Hace unos meses, en una fecha del año 2016, cuando tratamientos recurrentes con antibióticos le había eliminado el 75% de la capacidad auditiva -¡tal como queda escrito!-, en una cafetería de su barrio madrileño, uno de nosotros le dijo: “Carli, tienes que escribir tus andaduras en el tema de la justicia universal, tus puntos de vista. Eres quien conoce los íntimos procesos, sus aplicaciones, marchas y contramarchas. En todas las acciones desarrolladas resplandece ese tema. Nadie mejor que tú para contarlo”.
-Me cuesta un poco ponerme a escribir. Ahora que la sordera me aísla de muchas cosas, puede ser a la vez un recurso aprovechable para escribir.
No hubo tiempo de hacerlo. Lo sé. Las primeras razones, porque continuó ocupando su precioso y avaro tiempo, el tiempo del dios Cronos, devorado desaforadamente por los poderosos pasos de la llamada Querella Argentina. Así mismo, su pensamiento está desgranado en todos los ámbitos donde actuó. En entrevistas a diferentes medios, congresos, artículos, conversaciones cotidianas. Muchos testimonios y testigos se podrían reunir para conformar un vasto campo de doctrina de los principios de la más elevada forma de convivencia humana contenida en el concepto de justicia universal. Iguala todas las etnias, borra las fronteras en la persecución del delito contra la especie humana declarado imprescriptible. Puede, debe y urge que exista en la totalidad de las sociedades de la tierra.
Así sentimos a Carli la gente que lo queremos y acompañamos. Debería hacerse ese campo de doctrina “considerando” como decía César Vallejo, al hombre Carlos Slepoy Prada tal cual es. En suma, contando que cada pensamiento suyo iba impregnado de vitalidad, con luces y sombras del tejido humano, “encarnado” como le gustaba decirlo a él mismo. Vida y obra reunidos, inmensamente reunidos y ¡tan saludables! en tiempos en que espúreos intereses se empeñan en disociarlos. En tiempos en que muchos predican el perdón para responsables de crímenes, corrupción, desastres ecológicos con el eximente “su función en tal o cual área fue útil”, etcétera. Saludable a la humanidad este hombre Carli que jamás buscó estridencias personales en sus hazañas que cualquiera puede contemplar sólo asomándose a observarlo cómo ha vivido.

□ □ □ □

[Qué se pide]: Copia palabra por palabra el texto completo sobre Carlos Slepoy Prada.

[Información proporcionada]:
□ □ □ □

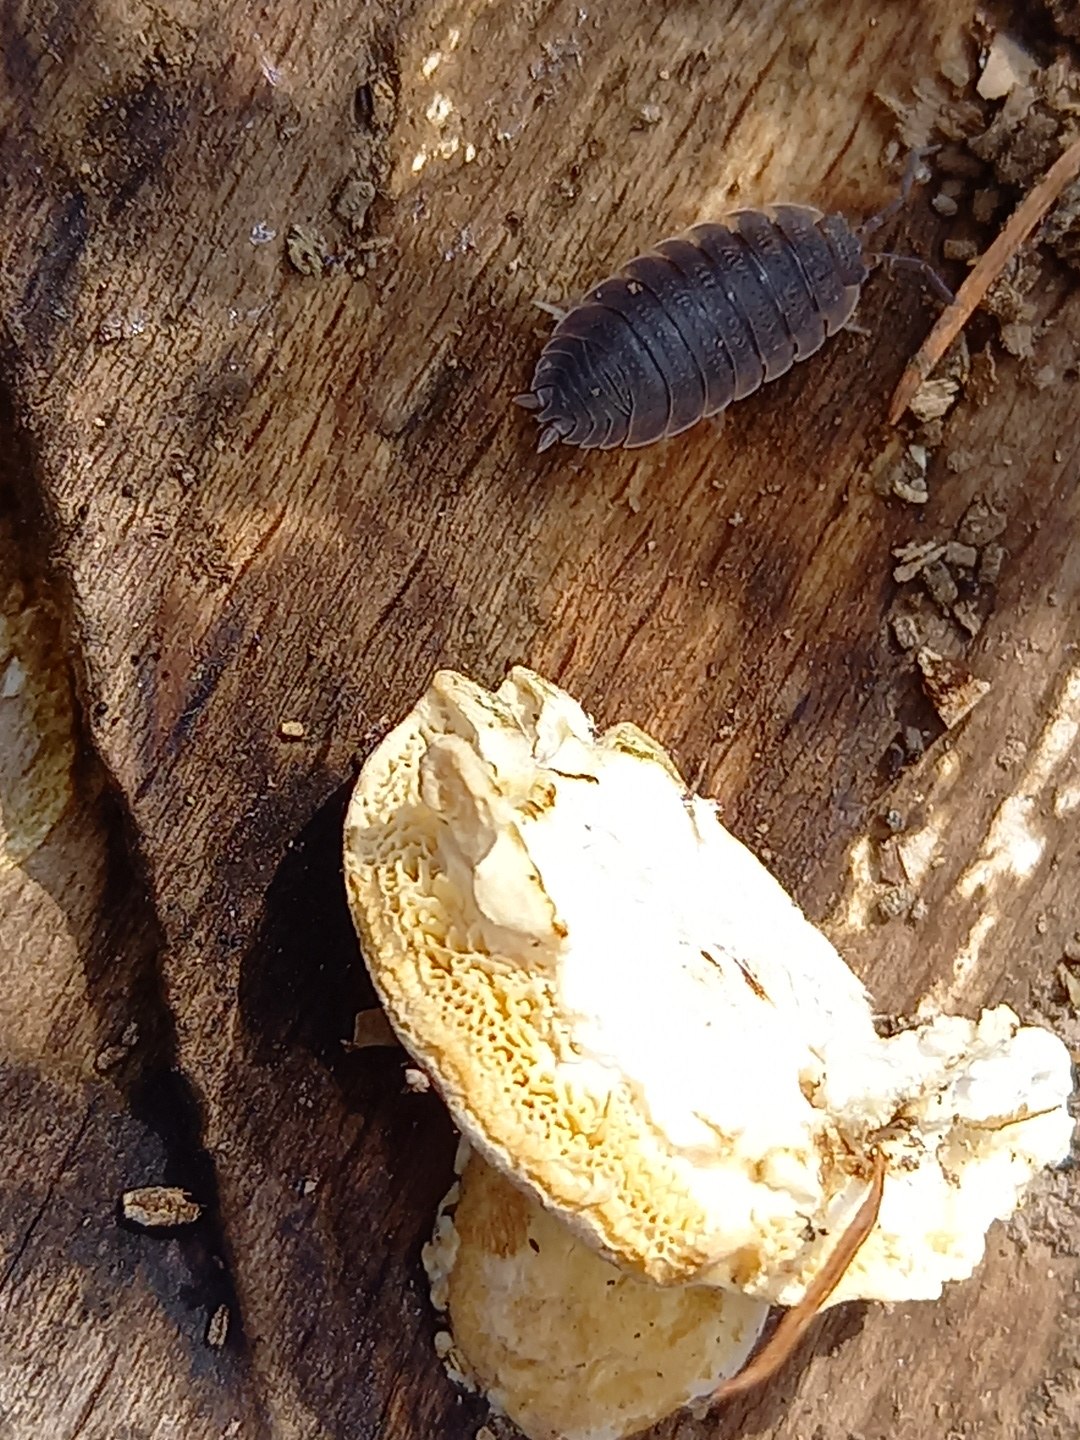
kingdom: Fungi
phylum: Basidiomycota
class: Agaricomycetes
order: Polyporales
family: Polyporaceae
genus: Trametes
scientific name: Trametes
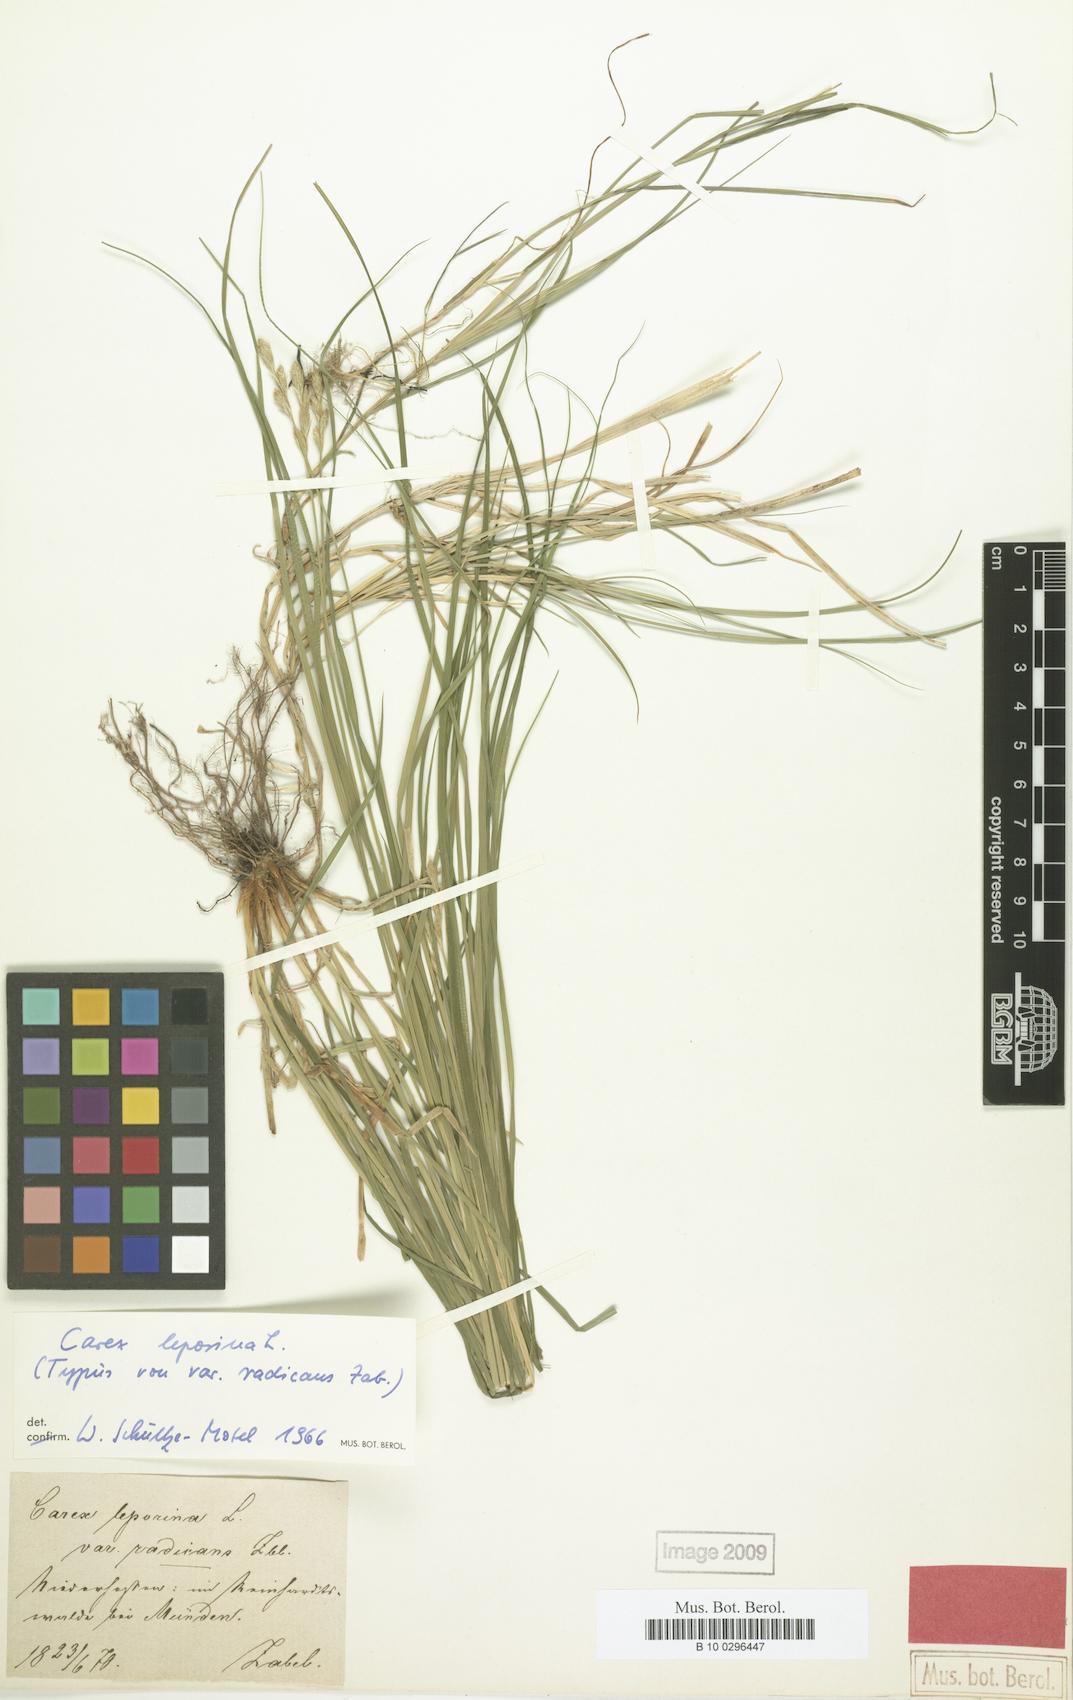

□ □ □ □

[Respuesta completa]:
Hace unos meses, en una fecha del año 2016, cuando tratamientos recurrentes con antibióticos le había eliminado el 75% de la capacidad auditiva -¡tal como queda escrito!-, en una cafetería de su barrio madrileño, uno de nosotros le dijo: “Carli, tienes que escribir tus andaduras en el tema de la justicia universal, tus puntos de vista. Eres quien conoce los íntimos procesos, sus aplicaciones, marchas y contramarchas. En todas las acciones desarrolladas resplandece ese tema. Nadie mejor que tú para contarlo”.
-Me cuesta un poco ponerme a escribir. Ahora que la sordera me aísla de muchas cosas, puede ser a la vez un recurso aprovechable para escribir.
No hubo tiempo de hacerlo. Lo sé. Las primeras razones, porque continuó ocupando su precioso y avaro tiempo, el tiempo del dios Cronos, devorado desaforadamente por los poderosos pasos de la llamada Querella Argentina. Así mismo, su pensamiento está desgranado en todos los ámbitos donde actuó. En entrevistas a diferentes medios, congresos, artículos, conversaciones cotidianas. Muchos testimonios y testigos se podrían reunir para conformar un vasto campo de doctrina de los principios de la más elevada forma de convivencia humana contenida en el concepto de justicia universal. Iguala todas las etnias, borra las fronteras en la persecución del delito contra la especie humana declarado imprescriptible. Puede, debe y urge que exista en la totalidad de las sociedades de la tierra.
Así sentimos a Carli la gente que lo queremos y acompañamos. Debería hacerse ese campo de doctrina “considerando” como decía César Vallejo, al hombre Carlos Slepoy Prada tal cual es. En suma, contando que cada pensamiento suyo iba impregnado de vitalidad, con luces y sombras del tejido humano, “encarnado” como le gustaba decirlo a él mismo. Vida y obra reunidos, inmensamente reunidos y ¡tan saludables! en tiempos en que espúreos intereses se empeñan en disociarlos. En tiempos en que muchos predican el perdón para responsables de crímenes, corrupción, desastres ecológicos con el eximente “su función en tal o cual área fue útil”, etcétera. Saludable a la humanidad este hombre Carli que jamás buscó estridencias personales en sus hazañas que cualquiera puede contemplar sólo asomándose a observarlo cómo ha vivido.